Despite the benefits of personalizing items and information tailored to users' needs, it has been found that recommender systems tend to introduce biases that favor popular items or certain categories of items, and dominant user groups. In this study, we aim to characterize the systematic errors of a recommendation system and how they manifest in various accountability issues, such as stereotypes, biases, and miscalibration. We propose a unified framework that distinguishes the sources of prediction errors into a set of key measures that quantify the various types of system-induced effects, both at the individual and collective levels. Based on our measuring framework, we examine the most widely adopted algorithms in the context of movie recommendation. Our research reveals three important findings: (1) Differences between algorithms: recommendations generated by simpler algorithms tend to be more stereotypical but less biased than those generated by more complex algorithms. (2) Disparate impact on groups and individuals: system-induced biases and stereotypes have a disproportionate effect on atypical users and minority groups (e.g., women and older users). (3) Mitigation opportunity: using structural equation modeling, we identify the interactions between user characteristics (typicality and diversity), system-induced effects, and miscalibration. We further investigate the possibility of mitigating system-induced effects by oversampling underrepresented groups and individuals, which was found to be effective in reducing stereotypes and improving recommendation quality. Our research is the first systematic examination of not only system-induced effects and miscalibration but also the stereotyping issue in recommender systems.

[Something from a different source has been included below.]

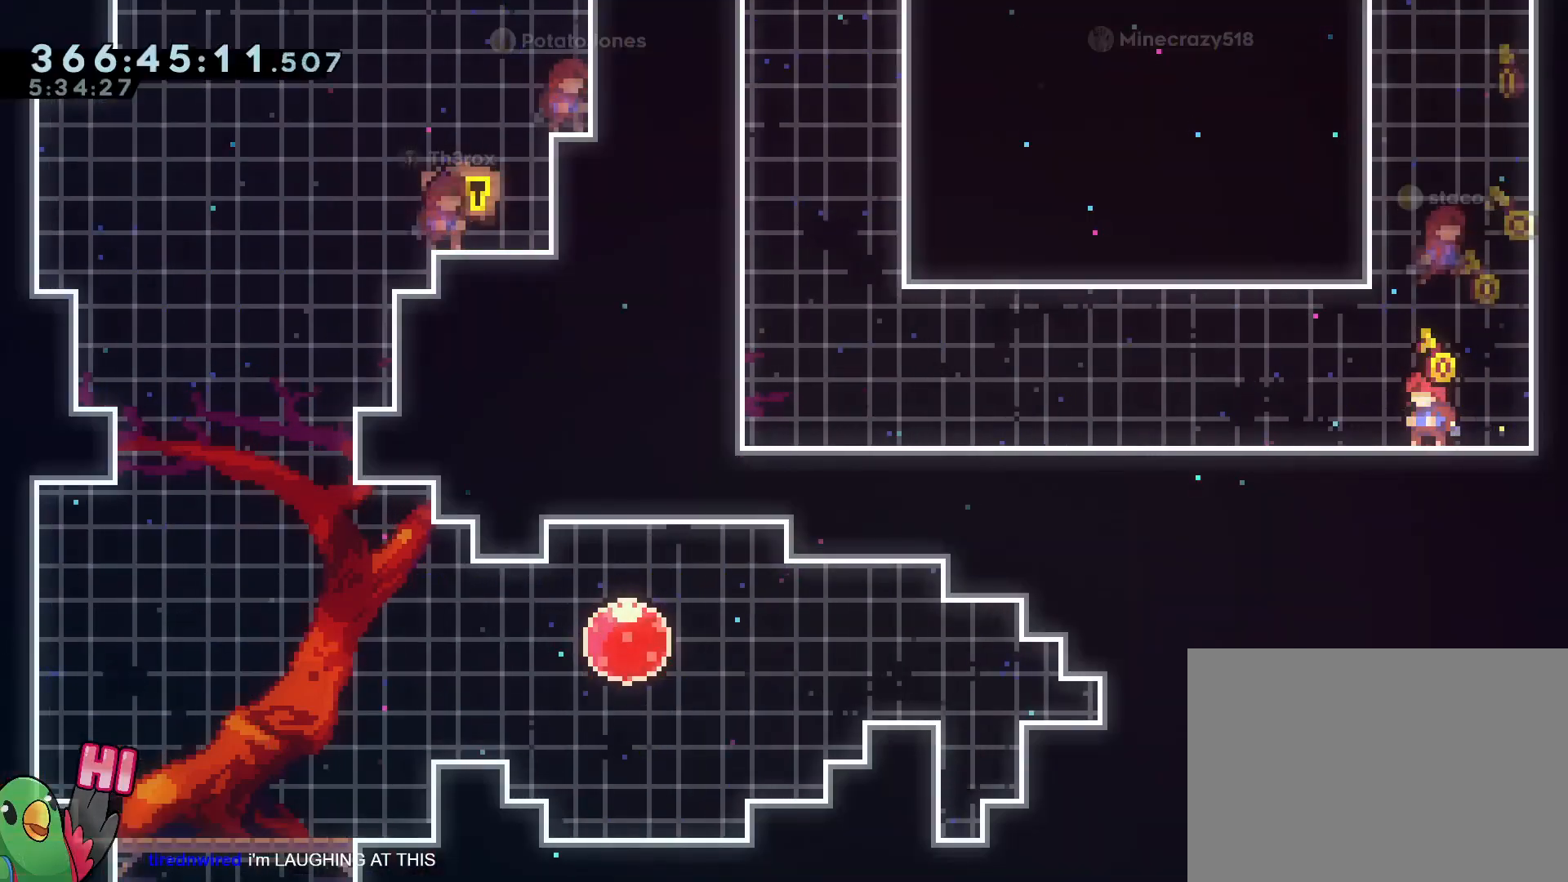
{"buttons": [], "left_stick": "center", "right_stick": "center", "events": []}
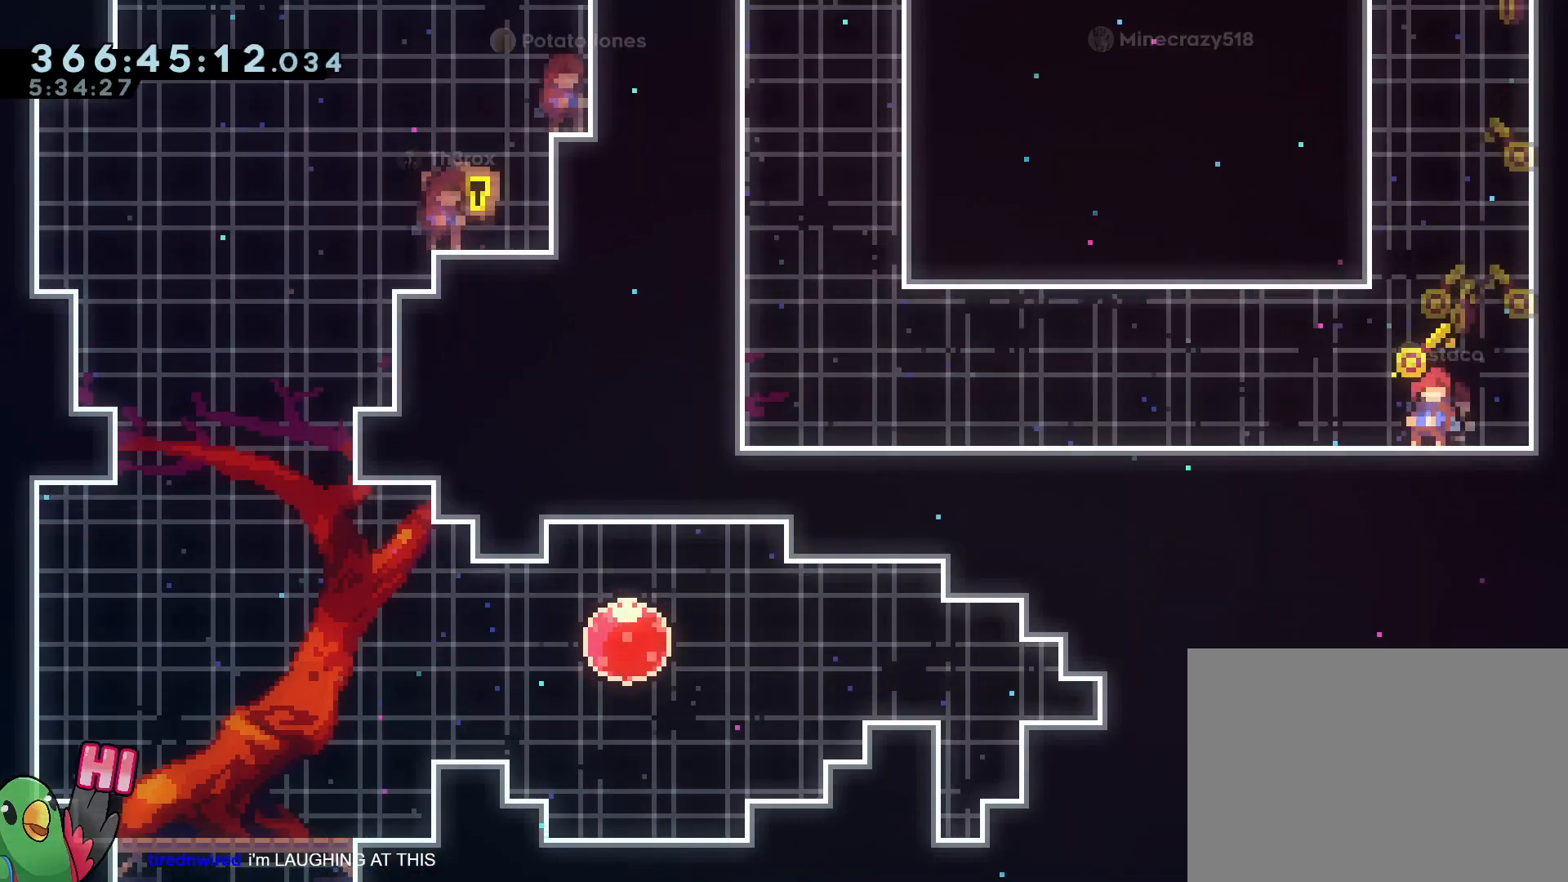
{"buttons": [], "left_stick": "up", "right_stick": "center", "events": [[167, "left_stick", "down"], [267, "left_stick", "right"], [484, "left_stick", "up"]]}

翻译：尽管推荐系统能够根据用户需求实现个性化内容推送，但研究发现其往往偏好流行物品、特定类别物品及主流用户群体，从而引入系统性偏差。本研究旨在刻画推荐系统的系统性错误及其在刻板印象、偏误和校准偏差等问责性问题中的表现。我们提出一个统一框架，将预测错误的来源区分为一组关键指标，用以量化系统在个体与集体层面产生的各类效应。基于该测量框架，我们以电影推荐为场景，对最广泛使用的算法进行了实证分析。研究揭示三项重要发现：（1）算法差异性：相较于复杂算法，简单算法生成的推荐更具刻板印象但偏误程度更低；（2）群体与个体差异化影响：系统引发的偏误与刻板印象对非典型用户及少数群体（如女性和年长用户）造成不成比例的影响；（3）缓解可能性：通过结构方程建模，我们识别出用户特征（典型性与多样性）、系统效应与校准偏差之间的交互关系。进一步研究发现，对欠代表性群体和个体进行过采样可有效降低刻板印象并提升推荐质量。本研究首次系统性地考察了推荐系统中的系统效应、校准偏差及刻板印象问题。